Alla fine sono rientrati nel disegno di legge di bilancio i bonus per i lavoratori che decidono di non andare in pensione, nonostante abbiano raggiunto i requisiti per farlo.

Il governo ha previsto una decontribuzione pari al dieci per cento per chi sceglierà di rinviare il ritiro dal lavoro. Il leader della Lega Matteo Salvini ha ricordato che la prima volta furono introdotti con la riforma delle pensioni voluta dal ministro Roberto Maroni nel 2004.

Le indagini sugli effetti di quella misura però sconsiglierebbero di utilizzarla nel momento in cui l’Italia combatte contro lavoro povero, aumento dell’inflazione e disuguaglianza sociale crescente. Almeno se la norma fosse simile a quella voluta allora, e cioè una riduzione dei contributi da pagare in percentuale al reddito e quindi per definizione a vantaggio dei lavoratori con redditi più alti e con professioni migliori, che sono ovviamente anche coloro che sono più motivati a restare a lavoro e sui quali non avrebbe senso che lo stato spendesse soldi per incentivi.

Sopra i 70mila

Nel rapporto sullo stato socialepubblicato dall’Università Sapienza nel 2005 i bonus di allora, sono definiti senza mezzi termini «regressivi». La definizione è motivata da analisi e elaborazioni precise.

L’incremento percentuale di reddito netto derivante dall’erogazione di bonus, si legge nel rapporto, « è di poco superiore al 38 per cento per un lavoratore con retribuzione di 10mila euro, supera il 55 per cento per un livello di 100 mila euro e oltrepassa il sessanta per cento per individui con retribuzioni di 200 mila euro». E ancora: «Va rilevato che spesso gli individui più abbienti hanno una maggiore crescita salariale negli ultmi anni di carriera».

Nel primo anno di introduzione dei bonus, il 2004, meno del 10 per cento delle domande accolte proveniva da individui con reddito inferiore ai 20mila euro l’anno. Il 15 per cento, invece, erano lavoratori con redditi superiori ai 70mila euro. Di più, all’epoca il 30 per cento delle domande proveniva dai lavoratori dipendenti con redditi superiori ai 50 mila euro pari a meno del 5 per cento del totale.. Il 33 per cento veniva invece dai lavoratori con un reddito inferiore a 30 mila euro, che però rappresentavano l ’82 per cento del totale.

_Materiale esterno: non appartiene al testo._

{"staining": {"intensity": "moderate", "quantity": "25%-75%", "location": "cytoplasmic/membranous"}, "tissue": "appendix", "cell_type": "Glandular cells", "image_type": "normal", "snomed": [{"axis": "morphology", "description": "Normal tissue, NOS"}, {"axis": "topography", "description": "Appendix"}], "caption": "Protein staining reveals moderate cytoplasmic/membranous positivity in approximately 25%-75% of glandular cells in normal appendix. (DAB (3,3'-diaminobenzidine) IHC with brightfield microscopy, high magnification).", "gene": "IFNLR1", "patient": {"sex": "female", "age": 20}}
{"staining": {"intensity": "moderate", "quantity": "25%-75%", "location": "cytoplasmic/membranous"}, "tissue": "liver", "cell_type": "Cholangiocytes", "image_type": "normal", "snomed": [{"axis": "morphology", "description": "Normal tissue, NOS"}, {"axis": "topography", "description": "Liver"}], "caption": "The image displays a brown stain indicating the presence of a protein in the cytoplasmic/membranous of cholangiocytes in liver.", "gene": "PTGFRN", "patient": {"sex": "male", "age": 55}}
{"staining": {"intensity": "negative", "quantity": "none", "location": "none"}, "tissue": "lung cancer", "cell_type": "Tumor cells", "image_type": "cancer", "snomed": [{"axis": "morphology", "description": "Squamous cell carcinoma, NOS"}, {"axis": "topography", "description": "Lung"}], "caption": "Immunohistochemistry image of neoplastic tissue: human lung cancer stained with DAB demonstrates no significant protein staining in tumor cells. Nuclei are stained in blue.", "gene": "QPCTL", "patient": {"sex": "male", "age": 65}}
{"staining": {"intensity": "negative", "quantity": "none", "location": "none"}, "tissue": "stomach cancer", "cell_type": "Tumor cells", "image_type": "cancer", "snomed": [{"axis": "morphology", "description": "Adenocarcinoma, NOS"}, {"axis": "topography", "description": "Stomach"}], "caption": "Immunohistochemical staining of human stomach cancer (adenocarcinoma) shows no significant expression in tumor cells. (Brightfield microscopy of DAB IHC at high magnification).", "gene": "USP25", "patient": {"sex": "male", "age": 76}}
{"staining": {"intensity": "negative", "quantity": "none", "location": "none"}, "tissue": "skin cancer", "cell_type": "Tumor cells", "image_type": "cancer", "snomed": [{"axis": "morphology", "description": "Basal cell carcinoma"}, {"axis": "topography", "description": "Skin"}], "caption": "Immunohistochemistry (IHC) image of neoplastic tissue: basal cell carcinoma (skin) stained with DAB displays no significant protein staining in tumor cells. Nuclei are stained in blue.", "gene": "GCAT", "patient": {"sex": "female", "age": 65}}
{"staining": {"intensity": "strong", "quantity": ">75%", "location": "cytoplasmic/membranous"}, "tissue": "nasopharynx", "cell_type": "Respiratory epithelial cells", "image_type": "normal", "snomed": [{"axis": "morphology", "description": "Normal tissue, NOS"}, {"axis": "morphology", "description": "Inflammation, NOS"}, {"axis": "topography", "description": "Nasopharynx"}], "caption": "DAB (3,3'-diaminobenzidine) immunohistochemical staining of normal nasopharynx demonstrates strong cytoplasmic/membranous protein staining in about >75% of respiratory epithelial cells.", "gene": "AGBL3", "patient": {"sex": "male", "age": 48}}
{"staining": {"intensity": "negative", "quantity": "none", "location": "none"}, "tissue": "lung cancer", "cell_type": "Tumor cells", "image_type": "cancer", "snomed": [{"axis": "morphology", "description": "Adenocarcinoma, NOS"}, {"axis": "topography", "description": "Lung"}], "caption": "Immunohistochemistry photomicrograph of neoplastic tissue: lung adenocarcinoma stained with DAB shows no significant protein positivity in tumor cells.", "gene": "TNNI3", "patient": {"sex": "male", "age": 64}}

All’epoca il bonus era servito a indorare la pillola dell’aumento dell’età pensionabile: valeva un triennio fino allo scalone del 2007, ma in realtà aggravava la differenza: chi poteva andare già in pensione prima dello scalone veniva pagato, gli altri poi avevano requisiti anagrafici più stringenti.

Il governo Meloni ha di fronte un cortocircuito diverso ma altrettanto illogico, visto che la riforma Fornero è pienamente in vigore, stiamo per pagare lavoratori che vogliono lavorare oltre i 67 anni di età, limite alto, e quindi quelli in partenza più favoriti?